* _Reading text_:
#####

2022
Amazon’s Advantage
Country/area: United States
Organisation: The Markup
Organisation size: Small
Publication date: 14/10/2021

Credit: Leon Yin, Adrianne Jeffries, Evelyn Larrubia, Ben Tanen, Joel Eastwood, Gabriel Hongsdusit, Micha Gorelick, Jeff Crouse, Ritu Ghiya
Biography:
Before joining The Markup as an investigative data journalist, Leon Yin was a research scientist at NYU’s Social Media and Political Participation Lab (now the Center for Social Media and Politics), a research affiliate at Data & Society’s Media Manipulation team, and a NASA software engineer.
Adrianne Jeffries writes stories examining the power platforms exert and exploring the consequences of automation. She started as a tech reporter a decade ago at what was then called ReadWriteWeb and has worked at The Verge, Motherboard, and The Outline.
Project description:
An analysis by The Markup of popular product searches revealed that despite Amazon’s repeated insistence—including to Congress—that it is a neutral marketplace, the online giant was placing products from its own brands above more-highly-rated and better-selling competitors on its website. Often, Amazon’s connection to the brands was not disclosed. We interviewed sellers who said that Amazon’s actions harmed their businesses. We also built a tool to highlight Amazon brand items for online shoppers in multiple countries.
Impact reached:
Days after we published our first story, the House Judiciary antitrust subcommittee demanded answers from Amazon CEO Andy Jassy and reminded him that lying to Congress is a crime. A representative of the U.K. Competition and Markets Authority emailed The Markup the week after publication saying they’d read the investigation “with great interest,” as the findings are directly in line with its areas of inquiry.
Our browser extension is helping more than 5,000 shoppers spot Amazon brands and exclusive products in the United States, France, Canada, Spain, India, Germany, Japan, and Mexico.
Techniques/technologies used:
We tackled this algorithmic audit in multiple creative ways.
First, to create a viable, defensible sample, we focused on popular searches. After various iterations, we hit on a combination of Amazon’s lists for sellers and search suggestions from online marketplaces’ autocomplete functions.
Next, to identify Amazon brands (there is no existing list), we started with Amazon’s “our brands” filter, using the company’s definition: Amazon brand items and products from other brands that are exclusive to the site. But the filter is only available on some searches, and its results aren’t complete. So we also looked for disclosures of Amazon’s affiliation in product listings, built a list of proprietary electronics, and scoured trademark databases.
Once we’d collected the data and categorized the products, we used machine learning to analyze the results by building a model that determined which of several factors—including ratings and a proxy for sales—was most important in Amazon’s placement of a product on top or in the second spot. The model revealed that being an Amazon brand was by far the most important.
We also noticed that the company failed to disclose many items as being from an Amazon brand. So we commissioned a national survey of 1,000 U.S. adults to see if they could identify Amazon’s top-selling brands and to ask what attributes they presume Amazon uses to pick top search results. Only 7 percent of respondents recognized Amazon’s best-selling brands, apart from Whole Foods and Amazon Basics, and some even missed those.
Finally, we built a browser extension that is both a public service and experiential journalism. Brand Detector highlights Amazon products for shoppers in several countries. Because Amazon regularly changes its site, breaking the extension, we monitor changes to the site and update the software continually.
What was the hardest part of this project?

#####

* _Brief 1_:
In the Amazon investigation text, what share of survey respondents recognized Amazon's best-selling brands apart from Whole Foods and Amazon Basics?
* _Brief 2_:
Pick up the Amazon investigation text after its final line and keep writing.

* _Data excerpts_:
#####

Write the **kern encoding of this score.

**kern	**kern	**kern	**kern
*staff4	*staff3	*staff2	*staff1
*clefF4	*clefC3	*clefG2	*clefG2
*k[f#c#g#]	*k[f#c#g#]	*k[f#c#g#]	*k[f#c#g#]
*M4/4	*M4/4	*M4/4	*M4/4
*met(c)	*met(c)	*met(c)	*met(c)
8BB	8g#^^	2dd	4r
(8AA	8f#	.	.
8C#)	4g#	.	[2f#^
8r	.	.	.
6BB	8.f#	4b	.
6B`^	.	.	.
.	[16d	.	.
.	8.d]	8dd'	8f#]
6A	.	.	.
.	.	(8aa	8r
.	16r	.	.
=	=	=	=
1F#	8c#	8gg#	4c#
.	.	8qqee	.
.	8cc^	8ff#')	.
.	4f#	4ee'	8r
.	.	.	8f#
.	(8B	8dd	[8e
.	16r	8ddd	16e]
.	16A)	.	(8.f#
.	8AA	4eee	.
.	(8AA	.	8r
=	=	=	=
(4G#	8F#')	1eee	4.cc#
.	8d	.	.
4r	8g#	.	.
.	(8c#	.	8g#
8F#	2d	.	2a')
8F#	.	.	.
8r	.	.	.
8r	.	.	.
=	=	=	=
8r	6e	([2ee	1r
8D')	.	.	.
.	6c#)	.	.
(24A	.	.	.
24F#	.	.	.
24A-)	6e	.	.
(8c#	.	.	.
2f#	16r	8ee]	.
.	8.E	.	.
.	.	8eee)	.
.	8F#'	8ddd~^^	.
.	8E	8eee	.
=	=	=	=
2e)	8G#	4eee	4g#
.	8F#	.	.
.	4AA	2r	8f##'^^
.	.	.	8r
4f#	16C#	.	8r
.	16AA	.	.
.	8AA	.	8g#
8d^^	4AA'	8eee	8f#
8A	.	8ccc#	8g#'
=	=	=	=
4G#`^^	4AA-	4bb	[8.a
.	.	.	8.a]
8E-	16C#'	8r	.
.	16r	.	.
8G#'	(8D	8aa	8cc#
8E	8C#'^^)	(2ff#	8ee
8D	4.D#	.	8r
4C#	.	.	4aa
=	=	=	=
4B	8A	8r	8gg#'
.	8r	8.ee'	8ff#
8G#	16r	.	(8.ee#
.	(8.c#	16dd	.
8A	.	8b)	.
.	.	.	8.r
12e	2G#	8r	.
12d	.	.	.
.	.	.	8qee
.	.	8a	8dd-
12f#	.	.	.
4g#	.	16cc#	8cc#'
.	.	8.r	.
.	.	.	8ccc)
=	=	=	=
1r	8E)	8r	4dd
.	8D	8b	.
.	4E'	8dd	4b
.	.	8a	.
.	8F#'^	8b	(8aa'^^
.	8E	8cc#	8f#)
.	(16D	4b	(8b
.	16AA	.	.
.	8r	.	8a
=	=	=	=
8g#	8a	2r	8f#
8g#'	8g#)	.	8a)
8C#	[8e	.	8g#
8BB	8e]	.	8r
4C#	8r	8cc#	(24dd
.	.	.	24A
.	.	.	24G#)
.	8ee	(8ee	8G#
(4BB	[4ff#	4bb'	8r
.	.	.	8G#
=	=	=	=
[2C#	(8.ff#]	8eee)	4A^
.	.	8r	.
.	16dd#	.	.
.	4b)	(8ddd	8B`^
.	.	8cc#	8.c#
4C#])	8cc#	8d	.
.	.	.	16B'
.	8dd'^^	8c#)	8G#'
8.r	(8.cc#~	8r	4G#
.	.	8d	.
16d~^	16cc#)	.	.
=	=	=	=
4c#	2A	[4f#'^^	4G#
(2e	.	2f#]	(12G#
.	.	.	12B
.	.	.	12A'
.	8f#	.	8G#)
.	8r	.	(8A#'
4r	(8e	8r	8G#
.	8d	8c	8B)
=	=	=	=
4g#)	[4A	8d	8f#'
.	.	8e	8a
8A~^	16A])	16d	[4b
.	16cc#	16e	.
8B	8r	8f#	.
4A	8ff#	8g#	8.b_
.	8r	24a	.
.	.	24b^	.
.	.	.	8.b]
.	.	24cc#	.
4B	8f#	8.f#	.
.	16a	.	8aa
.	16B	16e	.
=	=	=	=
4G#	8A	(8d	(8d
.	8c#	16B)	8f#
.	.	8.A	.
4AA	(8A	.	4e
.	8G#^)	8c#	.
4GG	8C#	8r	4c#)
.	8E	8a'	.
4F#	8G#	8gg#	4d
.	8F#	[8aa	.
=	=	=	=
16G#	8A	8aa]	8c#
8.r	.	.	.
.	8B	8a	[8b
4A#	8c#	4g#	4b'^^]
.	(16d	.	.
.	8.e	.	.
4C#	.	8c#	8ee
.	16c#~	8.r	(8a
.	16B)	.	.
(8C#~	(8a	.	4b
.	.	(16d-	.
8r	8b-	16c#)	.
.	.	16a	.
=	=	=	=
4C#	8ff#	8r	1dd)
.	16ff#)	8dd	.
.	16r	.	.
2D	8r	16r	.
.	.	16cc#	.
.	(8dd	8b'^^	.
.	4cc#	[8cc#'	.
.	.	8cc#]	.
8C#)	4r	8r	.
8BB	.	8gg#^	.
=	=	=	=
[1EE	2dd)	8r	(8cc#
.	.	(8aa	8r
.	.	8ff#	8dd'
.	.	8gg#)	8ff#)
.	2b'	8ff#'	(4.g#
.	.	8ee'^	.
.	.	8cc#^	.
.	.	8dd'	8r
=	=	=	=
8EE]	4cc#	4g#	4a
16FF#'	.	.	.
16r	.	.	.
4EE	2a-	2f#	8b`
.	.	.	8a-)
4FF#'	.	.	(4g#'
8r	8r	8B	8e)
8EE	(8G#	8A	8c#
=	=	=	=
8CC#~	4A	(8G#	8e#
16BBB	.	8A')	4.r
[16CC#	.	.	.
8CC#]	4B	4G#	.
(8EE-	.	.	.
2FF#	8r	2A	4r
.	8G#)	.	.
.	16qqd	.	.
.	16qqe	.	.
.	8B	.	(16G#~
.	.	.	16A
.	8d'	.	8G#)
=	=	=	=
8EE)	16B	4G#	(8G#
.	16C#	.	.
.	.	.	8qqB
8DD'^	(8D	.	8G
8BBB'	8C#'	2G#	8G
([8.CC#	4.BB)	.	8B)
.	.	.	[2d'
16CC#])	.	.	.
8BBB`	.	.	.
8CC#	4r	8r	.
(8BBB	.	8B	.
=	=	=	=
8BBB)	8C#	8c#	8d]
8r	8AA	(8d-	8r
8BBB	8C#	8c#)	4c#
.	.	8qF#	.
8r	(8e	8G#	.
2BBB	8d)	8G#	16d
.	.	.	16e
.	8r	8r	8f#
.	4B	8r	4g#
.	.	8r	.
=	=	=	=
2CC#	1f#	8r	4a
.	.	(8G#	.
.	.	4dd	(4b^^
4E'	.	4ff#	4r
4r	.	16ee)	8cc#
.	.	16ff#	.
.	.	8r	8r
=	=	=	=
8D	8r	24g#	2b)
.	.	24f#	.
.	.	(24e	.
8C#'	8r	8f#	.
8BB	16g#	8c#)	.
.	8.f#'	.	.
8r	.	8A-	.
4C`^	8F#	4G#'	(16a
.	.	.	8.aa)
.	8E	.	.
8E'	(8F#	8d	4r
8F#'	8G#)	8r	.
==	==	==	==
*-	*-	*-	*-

#####

* _Exercise output 1_:
Only 7 percent.

* _Exercise output 2_:
Beyond the typical challenges of sample selection and categorization, the hardest part of investigating Amazon’s search results was deciding how to analyze the data. We could see that Amazon had given itself a disproportionate share of the top results, but what was the appropriate amount?
After consulting with statisticians and machine learning experts, we decided to take a modeling approach to analyze the correlation between each of the factors to which we had access and the outcome.
Determining what outcome to model was not obvious. We tried to predict the rank of a single product based on the number of reviews and stars. However, this prediction task omits competition among multiple products on the same page, which is exactly what we wanted to investigate. We needed to find a way to model the outcome for several products from the same search, and figure out which one Amazon placed higher.
Ultimately, we overcome this obstacle by transforming the data to capture comparisons between two different products in each row of data.
Then we had to decide which type of supervised machine learning algorithm to use to predict outcomes. Our dataset contained mixed-data types, meaning each row of data contained both continuous integers and Boolean values. This ruled out many tried-and-true models like linear regression or lasso but made a strong case for decision trees. To avoid overfitting, we used a random forest model, which uses hundreds of decision trees trained on random subsets of the data.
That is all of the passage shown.